Wissenschaftler des Zwischenstaatlichen Gremiums der Vereinten Nationen für Klimaänderungen haben erklärt, dass andere Techniken zur Kohlenstoffentfernung, wie etwa das Einspritzen von Kohlendioxid in Gesteine, das Treibhausgas im Allgemeinen langfristig effektiver einschließen als Ansätze auf Vegetationsbasis.

Rennen auf Null

Dennoch zeigt die Watch von Apple Fortschritte bei ihren Materialrecyclingzielen, so verwendet die neueste Ausgabe beispielsweise nur recyceltes Kobalt im Akku und recyceltes Aluminium im Gehäuse.

Das Unternehmen aus dem Silicon Valley hat bis zu 81 Prozent der mit der Uhr verbundenen Emissionen im Vergleich zum Ausgangswert von 2015 reduziert und versprochen, bis 2050 90 Prozent der Emissionen auf Konzernebene gegenüber diesem Ausgangswert zu senken.
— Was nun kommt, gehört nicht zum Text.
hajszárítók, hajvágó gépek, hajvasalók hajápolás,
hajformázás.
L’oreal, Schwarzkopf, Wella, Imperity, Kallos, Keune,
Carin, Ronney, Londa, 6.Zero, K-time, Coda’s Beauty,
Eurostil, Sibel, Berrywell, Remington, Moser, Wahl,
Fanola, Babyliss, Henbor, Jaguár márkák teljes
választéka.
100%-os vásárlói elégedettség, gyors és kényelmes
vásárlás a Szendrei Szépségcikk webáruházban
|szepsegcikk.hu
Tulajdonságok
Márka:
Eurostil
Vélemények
Im Gegensatz dazu bezieht sein Hauptkonkurrent Samsung die Emissionen aus der Herstellung und der Nutzung von Konsumgütern – die den weitaus größeren Teil seines CO2-Fußabdrucks ausmachen – nicht in sein Netto-Null-Ziel für 2050 ein.

Samsung teilte der FT mit, dass es seinen CO2-Gehalt bewerte und „sich weiterentwickelt“. [its] Ansatz, der die Maßnahmen widerspiegelt, die zur Erreichung von Netto-Null erforderlich sind.“

Apple behauptet, dass der Herstellungsprozess seiner Uhr bereits mit „100 Prozent sauberem Strom“ betrieben wird. Apple „gleicht“ den Stromverbrauch seiner Zulieferer aus Stromnetzen aus, der aus fossilen Brennstoffen erzeugt wird, indem es in sogenannte „Projekte für saubere Energie“ investiert.

Das NewClimate Institute, eine gemeinnützige Organisation, sagte Apples „Behauptung“, dass es für die Produktion nur sauberen Strom verwendet habe, sei „höchst umstritten, da Apples Hauptzulieferer weiterhin sehr geringe Anteile an erneuerbarem Strom haben“.